Wir saßen auf der Gegengerade. Oder wie sie hier hieß, Familystreat. Drei befreundete Bayer Fans und ich, in der Hochphase unserer Pubertät. Die Karten gab es umsonst. Mit uns waren 18.600 Zuschauer zugegen.

Den eigentlichen Moment, in dem sich Christian Wörns in die Hennes Eleven spielte, habe ich gar nicht genau mitbekommen. Wir alle vier nicht. Es war ein Grottenkick. Nach einer Ecke für’n Bayer, entwickelt sich im Fünfmeterraum ein Gestocher um den Ball. Ein Knäuel aus Spielern. Die Einen schaffen es nicht den Ball im Tor unterzubringen, die Anderen es nicht ihn rauszuschlagen. Irgendwann ist er dann doch drin. Wie und wer? Keine Ahnung!

Status Quo plärrt aus den Boxen. Zwei pixelige Hände schlagen auf der hochmodernen Anzeigetafel ineinander. Um mich rum springen alle auf. Der Bayer hat ein Tor geschossen. Immerhin haben sich hier alle schnell wieder im Griff. Man setzt sich wieder. Mich hatte es nicht vom Sitz gehauen.
Der Stadionsprecher verkündet den neuen Zwischenstand.
„Torschütze. Der Spieler mit der Nummer vier…“

Ich springe hoch. Reiße beide Arme in die Luft. Drehe mich einmal um die eigene Achse. Zeige zugleich Bäcker Faust und Kuntz Säge. Interpretiere Roger Millas '90er Fahnentanz in '95 und brülle enthusiastisch heraus: „Jawoll! Der Wöri war`t!“
Mütter wie Väter halten ihren Kindern die Augen zu. Rentner klammern sich ängstlich aneinander fest.
Warum geht der denn jetzt so ab, ist die sich raumgreifende Frage.

Zwei meiner Freunde lachen lauthals auf und klatschen in die Hände. Sie wissen worauf meine Freude fußt. Der Andere sackt in sich zusammen, senkt den Kopf und hält sich die Hände vors Gesicht. Er hat einen kapitalen Bock geschossen.
Auf dem Weg ins Stadion hat er für den Fall der unmöglichsten Fälle, eine hohe Prämie ausgelobt. „Wenn der Wöri heute ein Tor macht, dann gebe ich jedem von euch `ne Rostbratwurst aus!“
Ich hörte nur Nummer 4 und wusste, die Beute ist im Sack. Christian Wörns hatte getroffen. In der Halbzeitpause gab es Rostbratwurst mit ordentlich Senf drauf. Der war ja auch umsonst. Preisleistungsverhältnis ist das Stichwort.

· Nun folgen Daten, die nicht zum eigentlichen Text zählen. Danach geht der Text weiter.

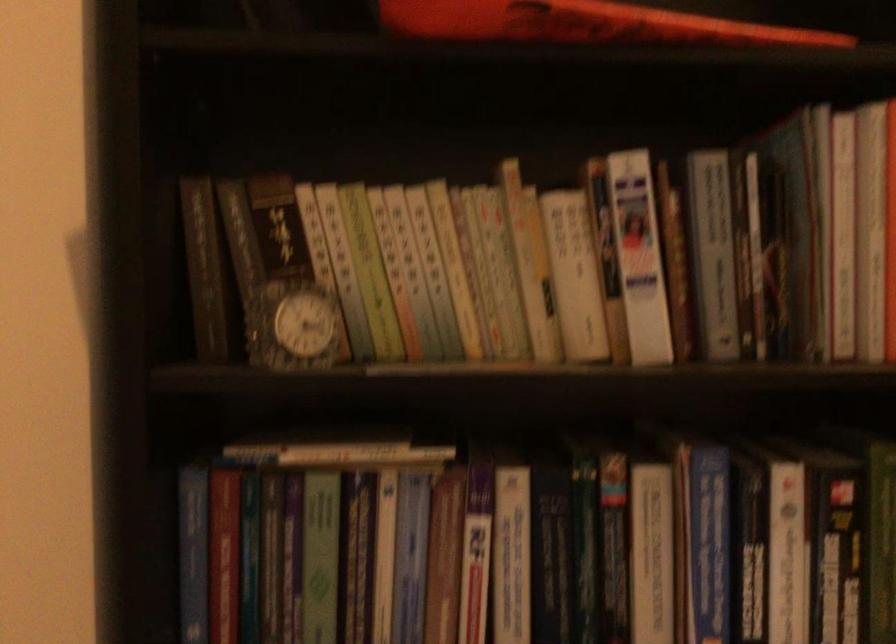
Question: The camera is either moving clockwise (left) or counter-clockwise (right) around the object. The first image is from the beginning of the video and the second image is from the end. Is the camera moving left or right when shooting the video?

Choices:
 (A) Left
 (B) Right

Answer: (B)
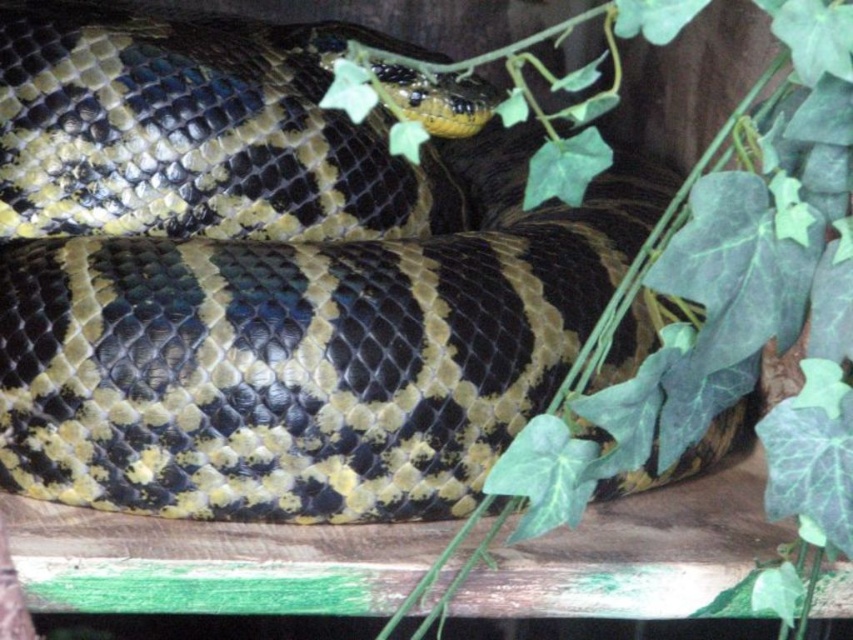
What do you see at coordinates (273, 272) in the screenshot? I see `yellow-green scales at center` at bounding box center [273, 272].

Which of these two, yellow-green scales at center or green leafy vine at upper center, stands taller?

Standing taller between the two is yellow-green scales at center.

Where is `yellow-green scales at center`? The image size is (853, 640). yellow-green scales at center is located at coordinates click(273, 272).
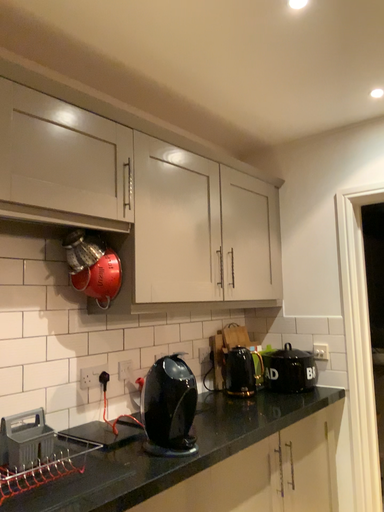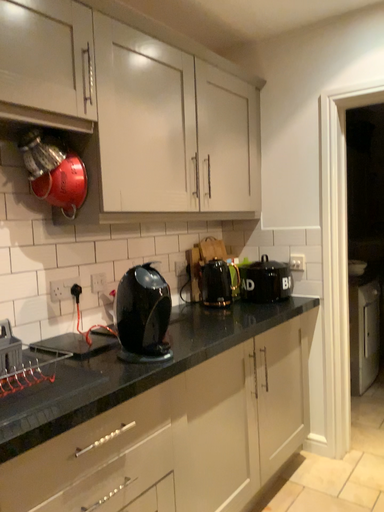
Question: Which way did the camera rotate in the video?

Choices:
 (A) rotated downward
 (B) rotated upward

Answer: (A)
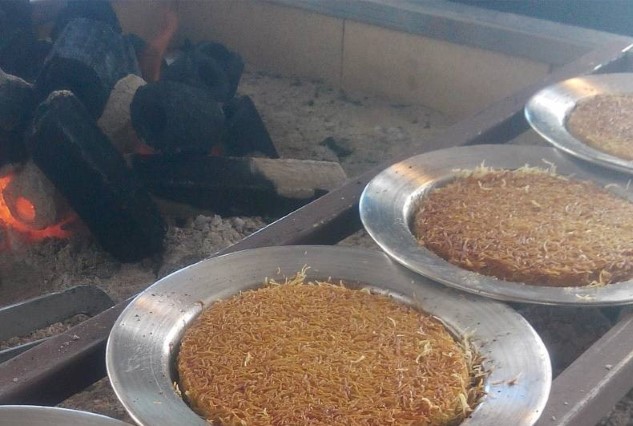
Locate an element on the screen. ground of fireplace is located at coordinates coord(353,131).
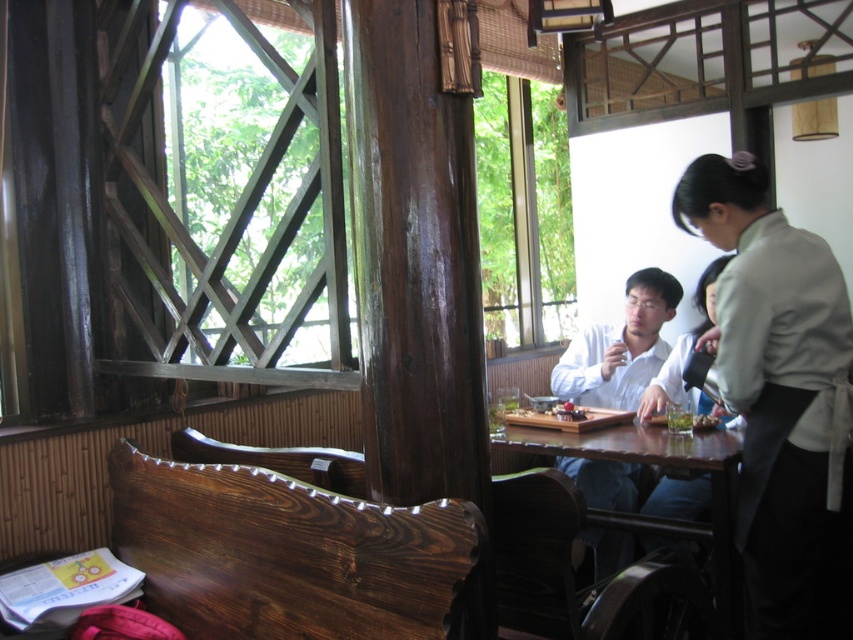
Who is lower down, brown wooden table at center or green leafy vegetables at table?

brown wooden table at center

Who is higher up, brown wooden table at center or green leafy vegetables at table?

green leafy vegetables at table is higher up.

I want to click on brown wooden table at center, so click(668, 468).

Locate an element on the screen. Image resolution: width=853 pixels, height=640 pixels. brown wooden table at center is located at coordinates (668, 468).

Is light beige fabric apron at right to the left of white glossy shirt at center from the viewer's perspective?

In fact, light beige fabric apron at right is to the right of white glossy shirt at center.

Can you confirm if light beige fabric apron at right is bigger than white glossy shirt at center?

Yes, light beige fabric apron at right is bigger than white glossy shirt at center.

The image size is (853, 640). I want to click on light beige fabric apron at right, so click(780, 397).

Locate an element on the screen. Image resolution: width=853 pixels, height=640 pixels. light beige fabric apron at right is located at coordinates (780, 397).

Does light beige fabric apron at right appear on the left side of brown wooden table at center?

No, light beige fabric apron at right is not to the left of brown wooden table at center.

Looking at this image, can you confirm if light beige fabric apron at right is wider than brown wooden table at center?

Incorrect, light beige fabric apron at right's width does not surpass brown wooden table at center's.

Measure the distance between light beige fabric apron at right and camera.

light beige fabric apron at right is 6.27 feet away from camera.

This screenshot has width=853, height=640. Identify the location of light beige fabric apron at right. (780, 397).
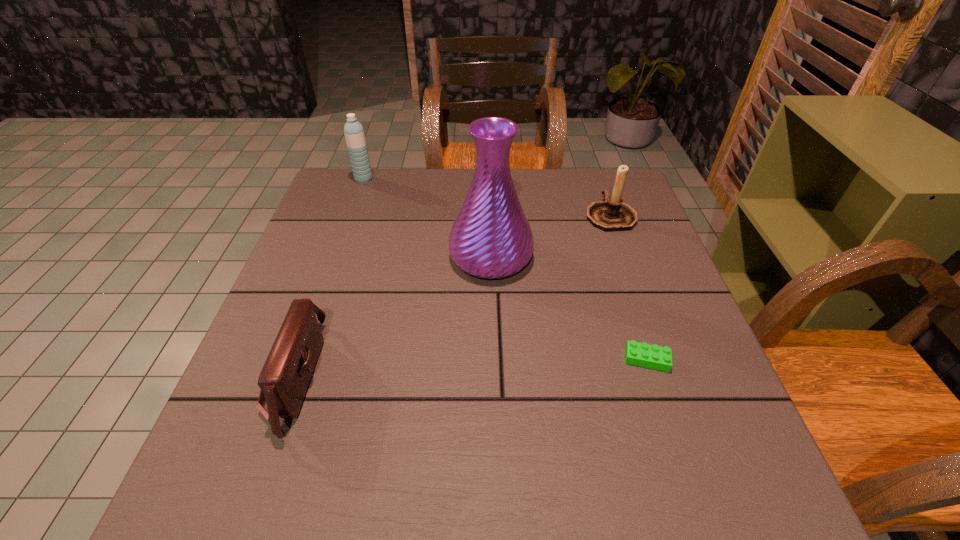
Locate an element on the screen. This screenshot has width=960, height=540. vase is located at coordinates (491, 238).

Where is `the tallest object`? This screenshot has height=540, width=960. the tallest object is located at coordinates (491, 238).

Identify the location of the farthest object. (354, 134).

This screenshot has width=960, height=540. Identify the location of water bottle. (354, 134).

The width and height of the screenshot is (960, 540). I want to click on the third shortest object, so click(x=612, y=214).

The height and width of the screenshot is (540, 960). What are the coordinates of `shoulder bag` in the screenshot? It's located at (284, 379).

Where is `Lego`? Lego is located at coordinates (653, 356).

In order to click on vacant space located on the front of the vase in this screenshot , I will do `click(494, 399)`.

Where is `free spot located 0.340m on the right of the farthest object`? The width and height of the screenshot is (960, 540). free spot located 0.340m on the right of the farthest object is located at coordinates (485, 180).

Where is `free spot located on the front of the third tallest object`? The height and width of the screenshot is (540, 960). free spot located on the front of the third tallest object is located at coordinates (651, 330).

Bei ran sah ich später am Abend, der Wöri hatte ihn mit der Kniescheibe gemacht. Er konnte einfach nicht mehr wegziehen bevor er angeschossen wurde. Den Rest des Spiels habe ich null in Erinnerung. Ich dachte auch das Spiel ging 1:0 aus. Aber selbst das stimmt nicht. Wie es ausging? Das könnt ihr selber nachschauen. Musste ich ja auch.
Am Ende der Saison weinte dann Andi Brehme – der konnte links wie rechts - in Rudi Völlers Armen. Mit diesem romantischen Bild entlasse ich in die Nacht. Auf Wiederlesen.